Wonder Girls is a story that is at times tragic and painful, while at others triumphant and uplifting. It’s a story about best friends who were bold and fearless in the pursuit of their dreams. At the same time, it’s a story about an old woman who stole a baby when she was young and then spent decades trying to solve the mystery behind the baby’s mother.
But most of all, Wonder Girls is a story about girls being awesome. I’d recommend it for any little girl who has ever dreamt big, or for anyone (boy or girl) who has ever cherished a dream that seemed impossible.
Overall, this is a very impressive debut from an author I’ll be looking out for in future.
From the publisher: ‘Don’t follow the crowd,’ she’d be telling schoolgirls at the swimming baths. ‘Follow your own star and when you have achieved your goal you will have that with you for the rest of your life…’
In 1928, a plucky young Welsh girl named Ida Gaze swims the Bristol Channel with the help of her best friend Freda and the inspiration of her heroine Amelia Earhart.
In 1937, on the instructions of the matron, a young skivvy at a grand maternity hospital in London smuggles out an orphaned baby on one of the coldest nights of the year.
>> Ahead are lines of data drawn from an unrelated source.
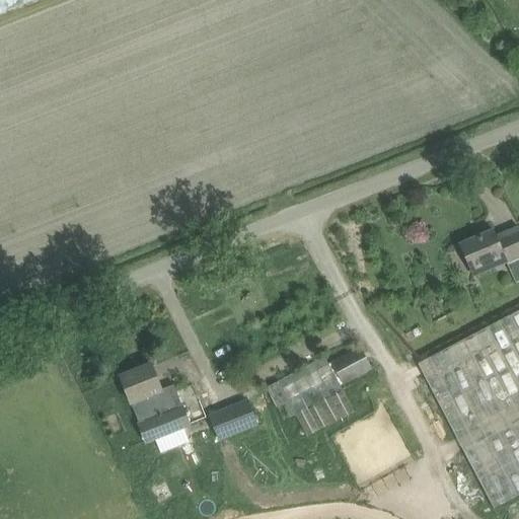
[(0,0),(0,14),(36,0),(0,0)]
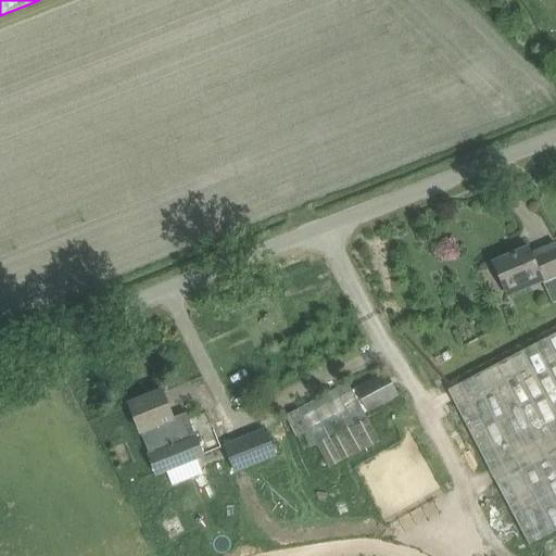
[(493,262),(497,272),(506,291),(539,276),(551,302),(555,300),(555,244),(555,243),(531,254),(529,247),(493,262)]
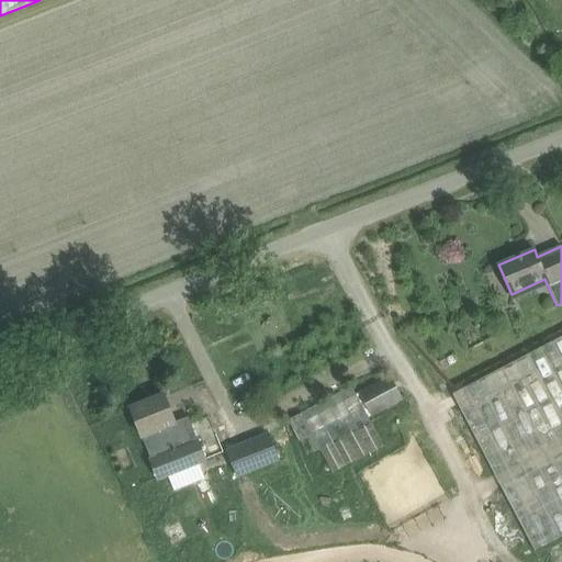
[(561,336),(453,394),(537,551),(561,537),(561,336)]
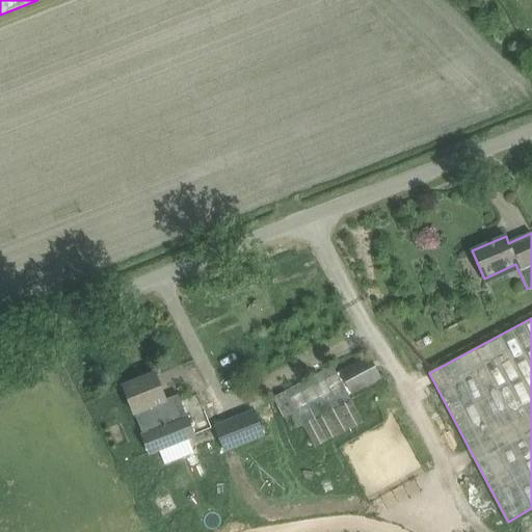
[(354,395),(381,379),(369,355),(337,372),(334,366),(271,399),(287,431),(304,426),(316,447),(363,422),(352,401),(351,399),(355,397),(354,395)]
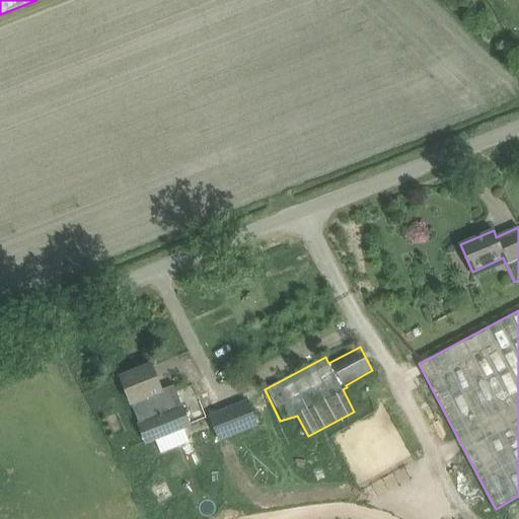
[(173,386),(162,390),(152,365),(121,377),(132,404),(147,444),(190,427),(182,408),(173,386)]
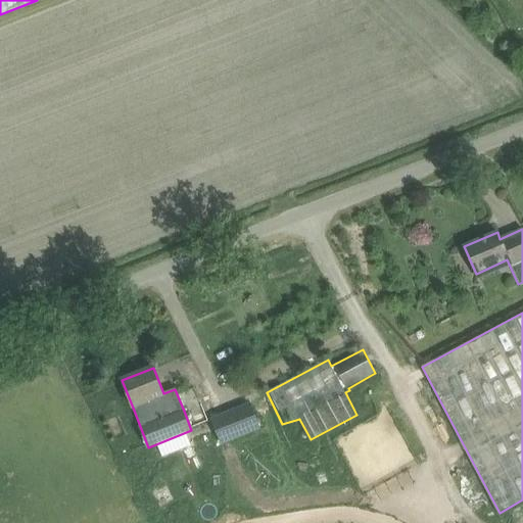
[(250,401),(209,418),(221,445),(260,429),(250,401)]
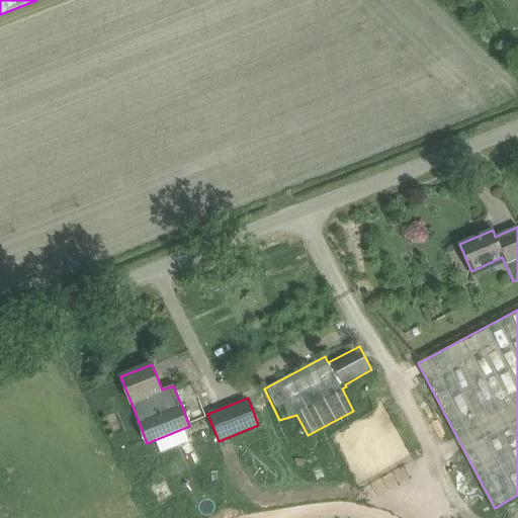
All buildings are outlined.
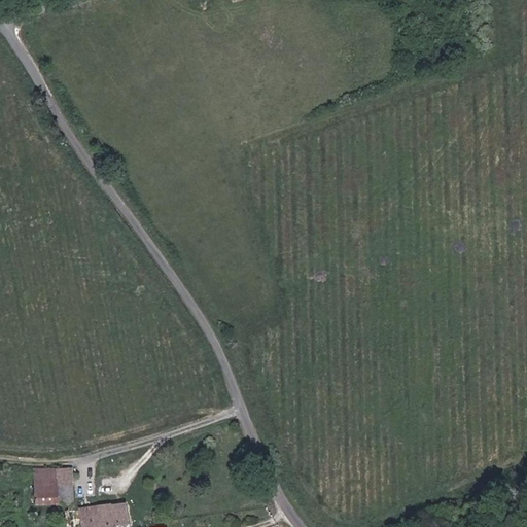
[(58,486),(72,487),(71,470),(56,468),(58,486)]
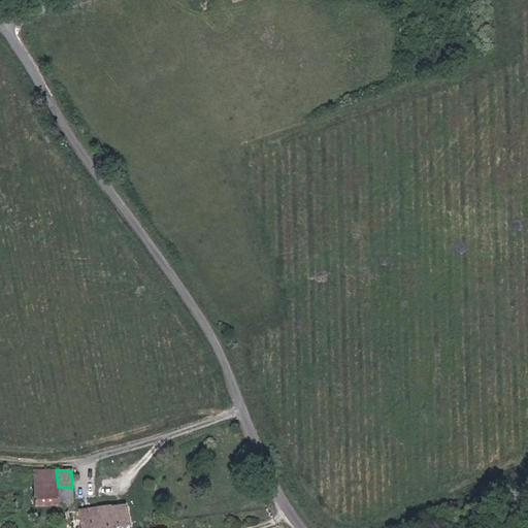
[(33,504),(56,504),(73,504),(72,488),(58,487),(34,486),(33,504)]
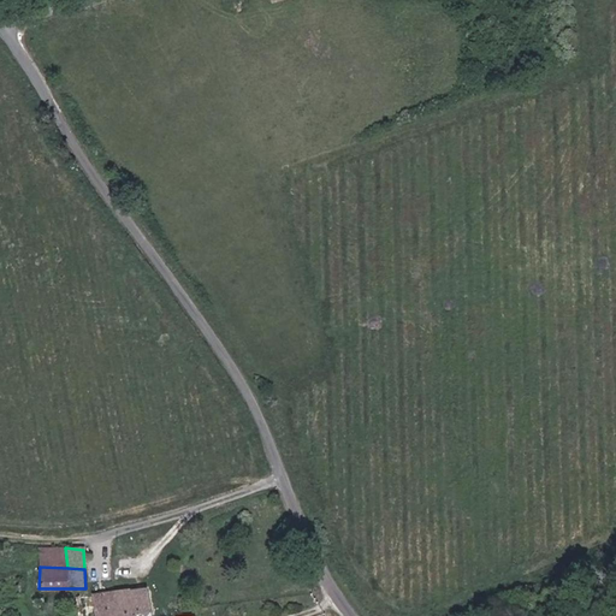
[(3,580),(3,593),(22,594),(22,580),(3,580)]
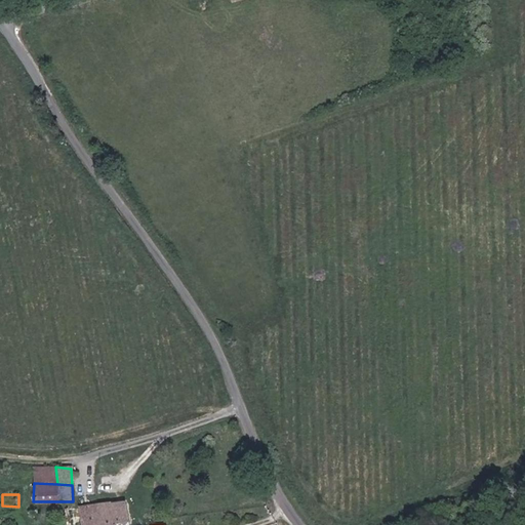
[(124,502),(110,505),(95,507),(96,524),(113,524),(114,523),(127,522),(124,502)]
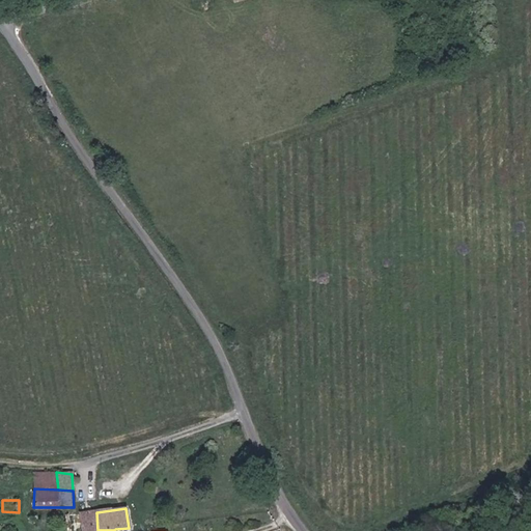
[(98,530),(96,512),(80,514),(82,530),(98,530)]
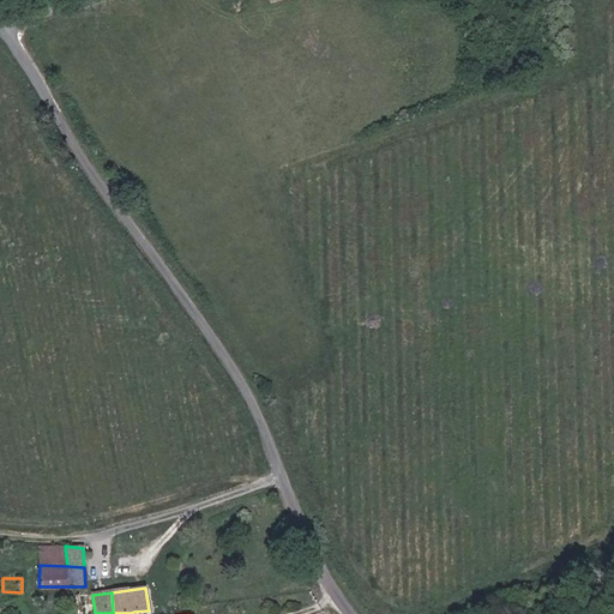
[(95,613),(92,595),(78,596),(80,613),(95,613)]
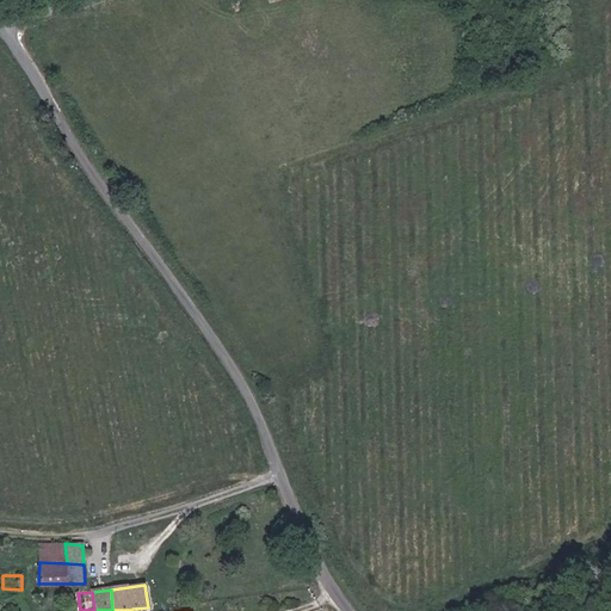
All buildings are outlined.
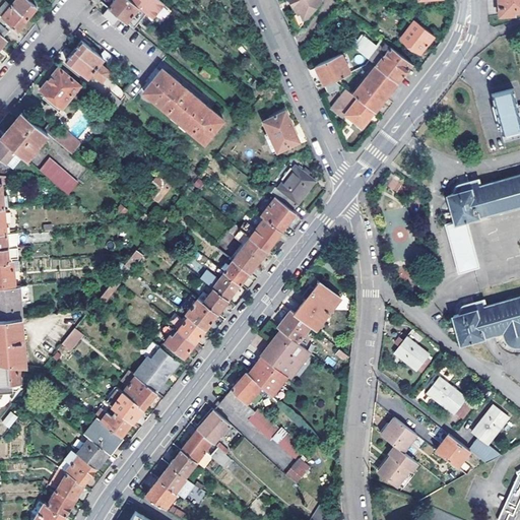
[(29,0),(14,0),(11,4),(26,17),(37,6),(29,0)]
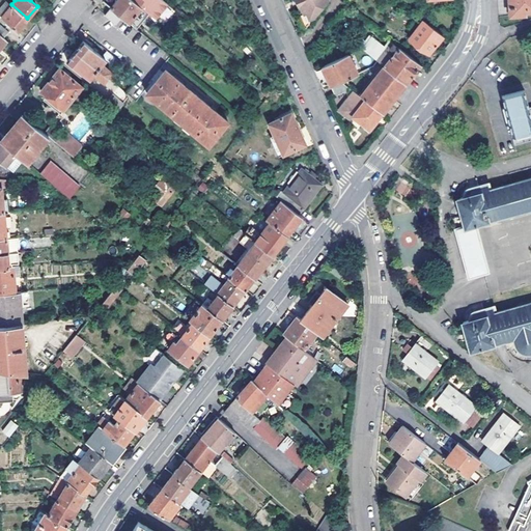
[(116,0),(110,7),(121,17),(128,23),(142,6),(134,0),(116,0)]
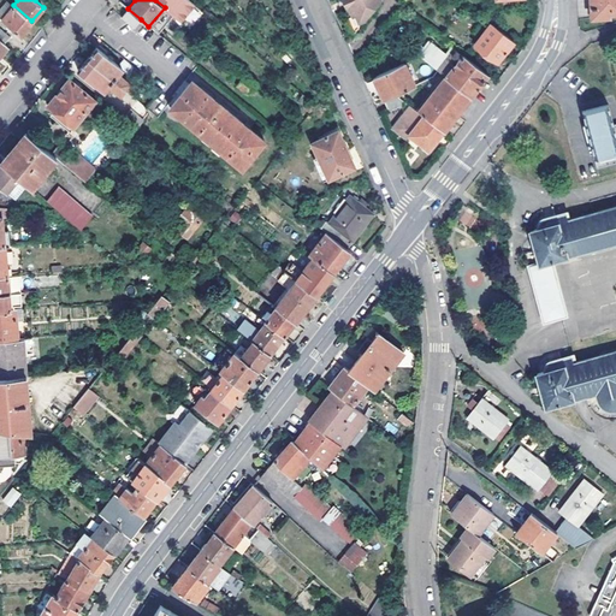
[(155,0),(165,7),(181,21),(195,4),(189,0),(155,0)]
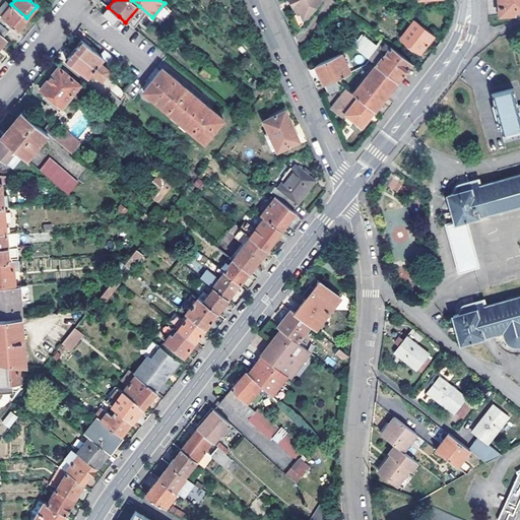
[(290,0),(294,6),(298,14),(301,13),(305,21),(321,0),(290,0)]
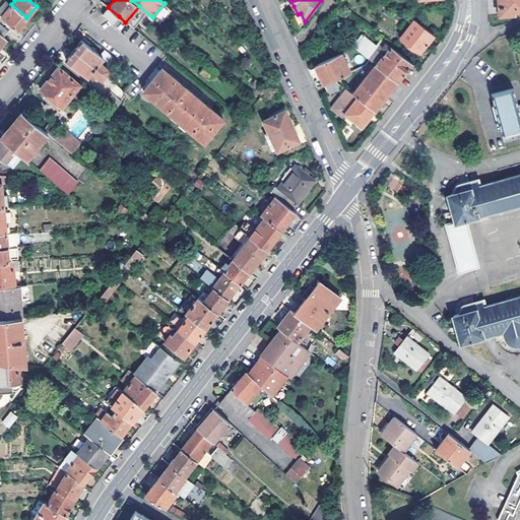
[(519,0),(499,0),(501,15),(515,14),(515,11),(519,11),(519,0)]
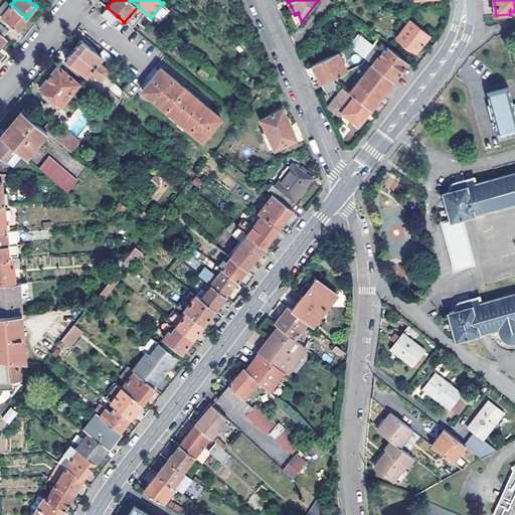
[(17,29),(26,17),(11,4),(1,16),(6,20),(4,22),(7,25),(9,23),(17,29)]
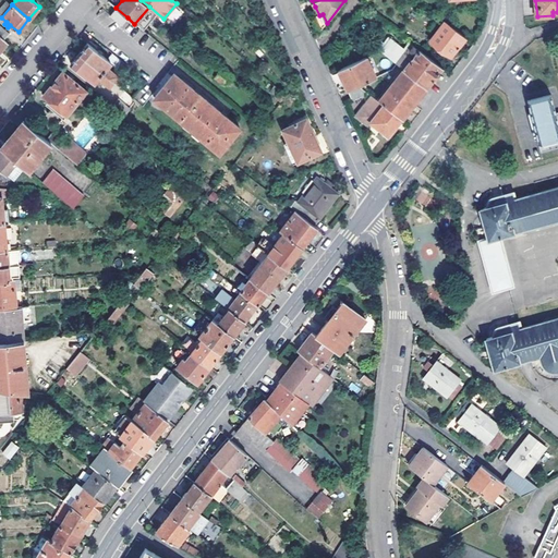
[(167,20),(174,24),(183,11),(176,7),(167,20)]
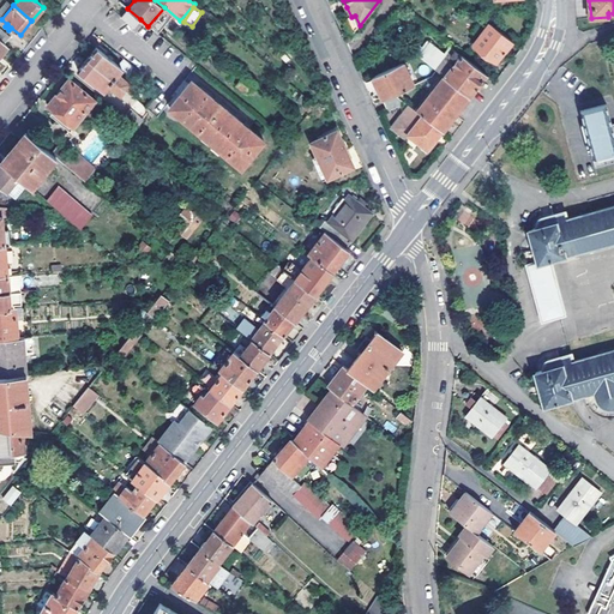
[(127,8),(121,17),(134,28),(140,19),(127,8)]
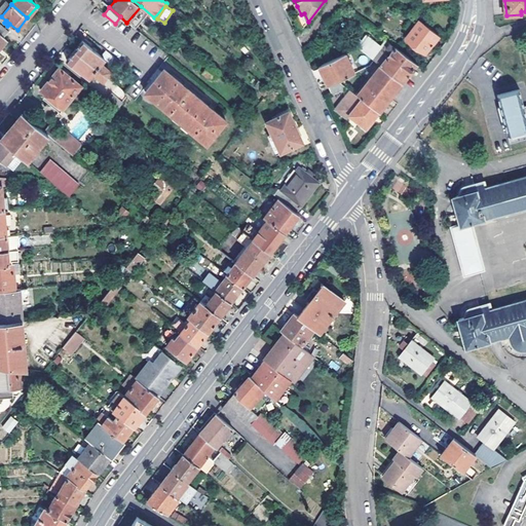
[(302,29),(308,22),(304,13),(301,14),(297,17),(302,29)]
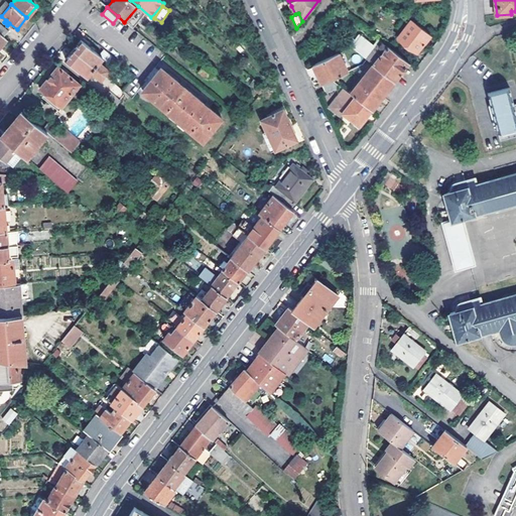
[(412,18),(398,36),(406,42),(404,45),(408,48),(410,45),(416,50),(430,33),(412,18)]
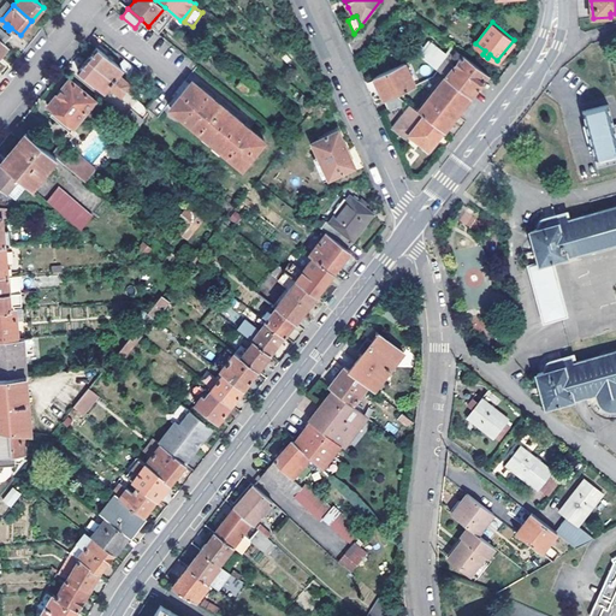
[(437,67),(446,55),(432,43),(422,55),(437,67)]
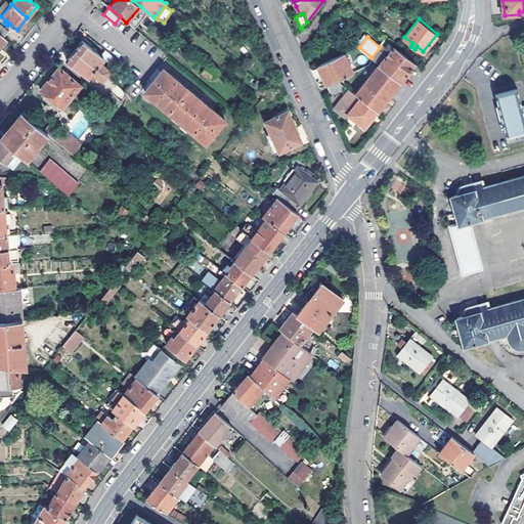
[(82,40),(74,50),(106,77),(111,81),(115,77),(100,64),(104,59),(82,40)]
Now, in a small town in Wales, an old lady named Ceci pieces together these stories and is about to discover the surprising ways in which they link to her own. It begins with two girls in the twenties who left their small Welsh village for the Big Smoke, feeling that the world was changing and everything was possible…
About the Author
After studying English Literature at universities in Wales and the USA, Catherine Jones worked as a journalist in print, TV and PR. She was born in England, has lived in many different countries, and now makes her home in Wales. She works in the sale room of an auction house and thinks mainly about writing, inspired by the fascinating letters, diaries and trinkets that her work brings her into contact with.